The records must be retyped exactly, with no pictures included.

Stored items:
:::
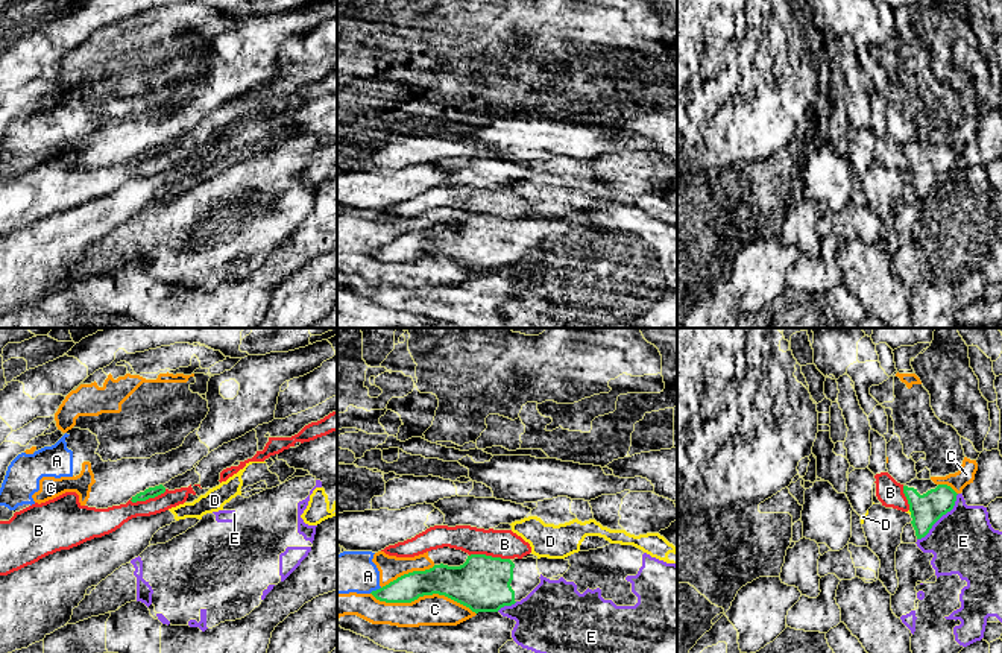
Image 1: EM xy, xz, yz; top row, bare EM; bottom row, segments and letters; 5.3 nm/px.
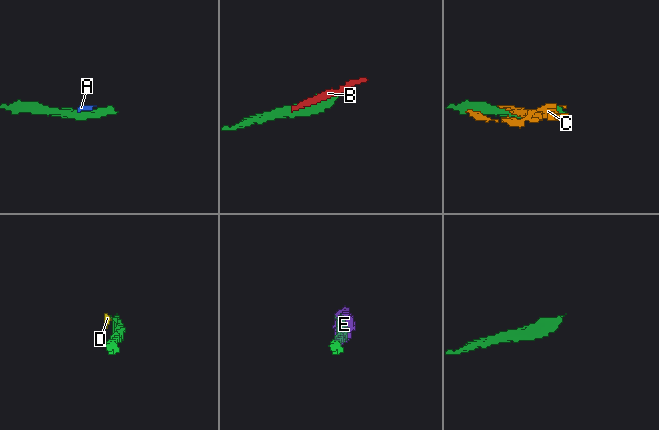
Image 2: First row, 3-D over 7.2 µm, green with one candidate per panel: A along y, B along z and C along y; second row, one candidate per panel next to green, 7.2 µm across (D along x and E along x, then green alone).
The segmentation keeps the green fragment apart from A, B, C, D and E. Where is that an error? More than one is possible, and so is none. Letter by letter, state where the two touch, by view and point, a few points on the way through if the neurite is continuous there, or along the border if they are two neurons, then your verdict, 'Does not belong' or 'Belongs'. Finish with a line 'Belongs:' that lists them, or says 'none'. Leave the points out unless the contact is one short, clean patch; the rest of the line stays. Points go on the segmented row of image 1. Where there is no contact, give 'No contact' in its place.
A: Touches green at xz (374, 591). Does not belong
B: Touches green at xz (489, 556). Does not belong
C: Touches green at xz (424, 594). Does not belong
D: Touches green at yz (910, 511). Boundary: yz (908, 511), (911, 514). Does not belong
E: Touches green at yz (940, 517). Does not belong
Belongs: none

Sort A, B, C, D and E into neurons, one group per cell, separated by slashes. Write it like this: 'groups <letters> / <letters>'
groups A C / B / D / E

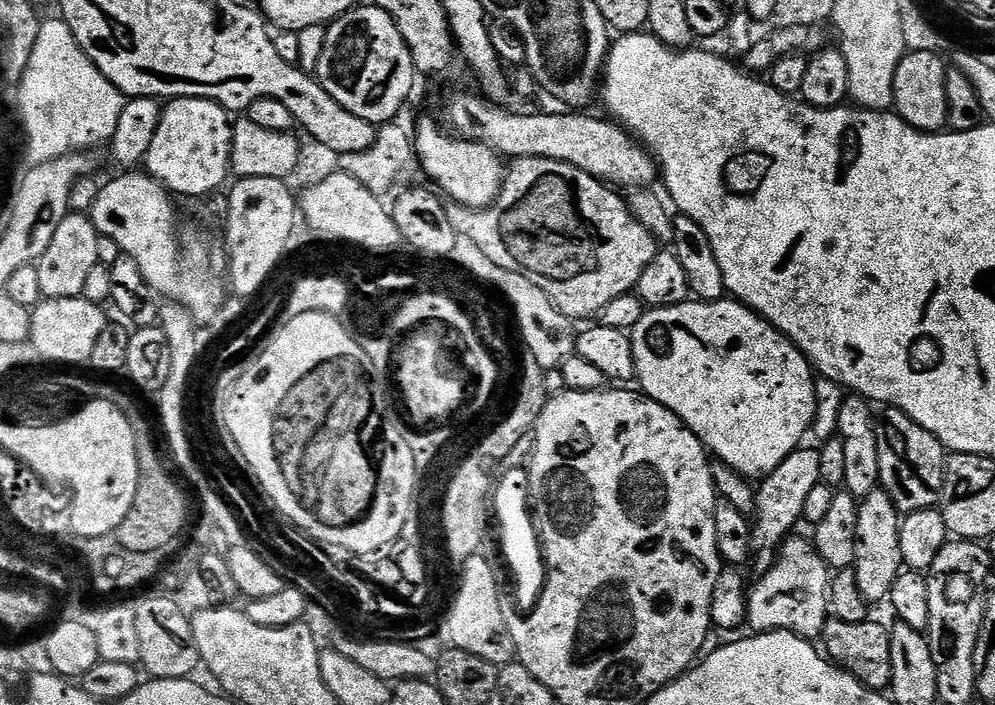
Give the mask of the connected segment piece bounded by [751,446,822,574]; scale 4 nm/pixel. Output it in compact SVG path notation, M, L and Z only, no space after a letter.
:::
### Output below
Image 1: EM xy, xz, yz; top row, bare EM; bottom row, segments and letters; 5.3 nm/px.
Image 2: First row, 3-D over 7.2 µm, green with one candidate per panel: A along y, B along z and C along y; second row, one candidate per panel next to green, 7.2 µm across (D along x and E along x, then green alone).
The segmentation keeps the green fragment apart from A, B, C, D and E. Where is that an error? More than one is possible, and so is none. Letter by letter, state where the two touch, by view and point, a few points on the way through if the neurite is continuous there, or along the border if they are two neurons, then your verdict, 'Does not belong' or 'Belongs'. Finish with a line 'Belongs:' that lists them, or says 'none'. Leave the points out unless the contact is one short, clean patch; the rest of the line stays. Points go on the segmented row of image 1. Where there is no contact, give 'No contact' in its place.
A: Touches green at xz (374, 591). Does not belong
B: Touches green at xz (489, 556). Does not belong
C: Touches green at xz (424, 594). Does not belong
D: Touches green at yz (910, 511). Boundary: yz (908, 511), (911, 514). Does not belong
E: Touches green at yz (940, 517). Does not belong
Belongs: none

Sort A, B, C, D and E into neurons, one group per cell, separated by slashes. Write it like this: 'groups <letters> / <letters>'
groups A C / B / D / E

Give the mask of the connected segment piece bounded by [751,446,822,574]; scale 4 nm/pixel. Output it in compact SVG path notation, M, L and Z only, no space after a letter.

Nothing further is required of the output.